#### [Material for this task]
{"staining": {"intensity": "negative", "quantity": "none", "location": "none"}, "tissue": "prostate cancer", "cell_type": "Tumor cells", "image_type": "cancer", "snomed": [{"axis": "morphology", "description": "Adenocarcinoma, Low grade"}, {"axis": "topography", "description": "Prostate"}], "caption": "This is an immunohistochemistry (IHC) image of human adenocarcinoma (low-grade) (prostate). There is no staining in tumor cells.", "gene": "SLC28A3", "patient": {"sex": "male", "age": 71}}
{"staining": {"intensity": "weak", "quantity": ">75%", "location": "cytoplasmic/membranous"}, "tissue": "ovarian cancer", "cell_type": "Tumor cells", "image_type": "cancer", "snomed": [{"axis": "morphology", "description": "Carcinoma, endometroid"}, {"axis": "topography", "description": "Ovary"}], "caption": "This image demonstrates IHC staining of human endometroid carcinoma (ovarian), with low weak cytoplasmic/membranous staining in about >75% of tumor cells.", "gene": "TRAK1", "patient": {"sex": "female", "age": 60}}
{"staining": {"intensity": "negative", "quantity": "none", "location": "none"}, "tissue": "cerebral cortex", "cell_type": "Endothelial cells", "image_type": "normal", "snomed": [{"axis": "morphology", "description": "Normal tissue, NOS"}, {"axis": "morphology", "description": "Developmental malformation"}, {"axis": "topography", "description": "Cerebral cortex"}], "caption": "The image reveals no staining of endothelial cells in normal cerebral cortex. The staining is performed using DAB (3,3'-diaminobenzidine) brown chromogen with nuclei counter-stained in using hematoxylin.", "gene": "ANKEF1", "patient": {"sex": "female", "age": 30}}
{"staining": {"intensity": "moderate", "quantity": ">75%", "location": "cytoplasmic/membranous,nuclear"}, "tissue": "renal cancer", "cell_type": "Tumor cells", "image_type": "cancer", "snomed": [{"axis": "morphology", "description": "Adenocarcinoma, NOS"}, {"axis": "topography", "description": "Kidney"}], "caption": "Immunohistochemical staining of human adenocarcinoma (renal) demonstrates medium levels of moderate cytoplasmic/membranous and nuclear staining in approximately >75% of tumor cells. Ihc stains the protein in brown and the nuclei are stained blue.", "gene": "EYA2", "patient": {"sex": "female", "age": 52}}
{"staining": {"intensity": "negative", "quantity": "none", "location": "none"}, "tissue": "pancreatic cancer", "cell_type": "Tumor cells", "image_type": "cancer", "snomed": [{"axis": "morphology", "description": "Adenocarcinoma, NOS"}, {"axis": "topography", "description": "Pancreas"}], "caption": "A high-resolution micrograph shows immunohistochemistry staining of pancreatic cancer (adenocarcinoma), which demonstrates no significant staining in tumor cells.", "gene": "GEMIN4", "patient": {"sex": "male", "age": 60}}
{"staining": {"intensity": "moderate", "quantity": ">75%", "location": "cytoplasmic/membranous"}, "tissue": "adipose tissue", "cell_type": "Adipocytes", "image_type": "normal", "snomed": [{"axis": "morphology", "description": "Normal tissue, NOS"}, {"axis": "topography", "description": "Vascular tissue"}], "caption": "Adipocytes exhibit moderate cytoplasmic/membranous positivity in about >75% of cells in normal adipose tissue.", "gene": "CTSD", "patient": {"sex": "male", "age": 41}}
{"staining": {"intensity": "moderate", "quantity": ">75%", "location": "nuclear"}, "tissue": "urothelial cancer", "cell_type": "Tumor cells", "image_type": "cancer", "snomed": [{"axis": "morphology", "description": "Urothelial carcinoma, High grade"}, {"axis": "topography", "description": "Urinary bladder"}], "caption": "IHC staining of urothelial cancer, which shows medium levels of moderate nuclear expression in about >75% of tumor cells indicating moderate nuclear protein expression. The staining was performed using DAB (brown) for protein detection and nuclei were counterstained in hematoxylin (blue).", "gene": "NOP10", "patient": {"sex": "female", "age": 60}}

#### [Problem details]
Print every line of the listing exactly.

#### [Answer to the exercise]
{"staining": {"intensity": "negative", "quantity": "none", "location": "none"}, "tissue": "prostate cancer", "cell_type": "Tumor cells", "image_type": "cancer", "snomed": [{"axis": "morphology", "description": "Adenocarcinoma, Low grade"}, {"axis": "topography", "description": "Prostate"}], "caption": "This is an immunohistochemistry (IHC) image of human adenocarcinoma (low-grade) (prostate). There is no staining in tumor cells.", "gene": "SLC28A3", "patient": {"sex": "male", "age": 71}}
{"staining": {"intensity": "weak", "quantity": ">75%", "location": "cytoplasmic/membranous"}, "tissue": "ovarian cancer", "cell_type": "Tumor cells", "image_type": "cancer", "snomed": [{"axis": "morphology", "description": "Carcinoma, endometroid"}, {"axis": "topography", "description": "Ovary"}], "caption": "This image demonstrates IHC staining of human endometroid carcinoma (ovarian), with low weak cytoplasmic/membranous staining in about >75% of tumor cells.", "gene": "TRAK1", "patient": {"sex": "female", "age": 60}}
{"staining": {"intensity": "negative", "quantity": "none", "location": "none"}, "tissue": "cerebral cortex", "cell_type": "Endothelial cells", "image_type": "normal", "snomed": [{"axis": "morphology", "description": "Normal tissue, NOS"}, {"axis": "morphology", "description": "Developmental malformation"}, {"axis": "topography", "description": "Cerebral cortex"}], "caption": "The image reveals no staining of endothelial cells in normal cerebral cortex. The staining is performed using DAB (3,3'-diaminobenzidine) brown chromogen with nuclei counter-stained in using hematoxylin.", "gene": "ANKEF1", "patient": {"sex": "female", "age": 30}}
{"staining": {"intensity": "moderate", "quantity": ">75%", "location": "cytoplasmic/membranous,nuclear"}, "tissue": "renal cancer", "cell_type": "Tumor cells", "image_type": "cancer", "snomed": [{"axis": "morphology", "description": "Adenocarcinoma, NOS"}, {"axis": "topography", "description": "Kidney"}], "caption": "Immunohistochemical staining of human adenocarcinoma (renal) demonstrates medium levels of moderate cytoplasmic/membranous and nuclear staining in approximately >75% of tumor cells. Ihc stains the protein in brown and the nuclei are stained blue.", "gene": "EYA2", "patient": {"sex": "female", "age": 52}}
{"staining": {"intensity": "negative", "quantity": "none", "location": "none"}, "tissue": "pancreatic cancer", "cell_type": "Tumor cells", "image_type": "cancer", "snomed": [{"axis": "morphology", "description": "Adenocarcinoma, NOS"}, {"axis": "topography", "description": "Pancreas"}], "caption": "A high-resolution micrograph shows immunohistochemistry staining of pancreatic cancer (adenocarcinoma), which demonstrates no significant staining in tumor cells.", "gene": "GEMIN4", "patient": {"sex": "male", "age": 60}}
{"staining": {"intensity": "moderate", "quantity": ">75%", "location": "cytoplasmic/membranous"}, "tissue": "adipose tissue", "cell_type": "Adipocytes", "image_type": "normal", "snomed": [{"axis": "morphology", "description": "Normal tissue, NOS"}, {"axis": "topography", "description": "Vascular tissue"}], "caption": "Adipocytes exhibit moderate cytoplasmic/membranous positivity in about >75% of cells in normal adipose tissue.", "gene": "CTSD", "patient": {"sex": "male", "age": 41}}
{"staining": {"intensity": "moderate", "quantity": ">75%", "location": "nuclear"}, "tissue": "urothelial cancer", "cell_type": "Tumor cells", "image_type": "cancer", "snomed": [{"axis": "morphology", "description": "Urothelial carcinoma, High grade"}, {"axis": "topography", "description": "Urinary bladder"}], "caption": "IHC staining of urothelial cancer, which shows medium levels of moderate nuclear expression in about >75% of tumor cells indicating moderate nuclear protein expression. The staining was performed using DAB (brown) for protein detection and nuclei were counterstained in hematoxylin (blue).", "gene": "NOP10", "patient": {"sex": "female", "age": 60}}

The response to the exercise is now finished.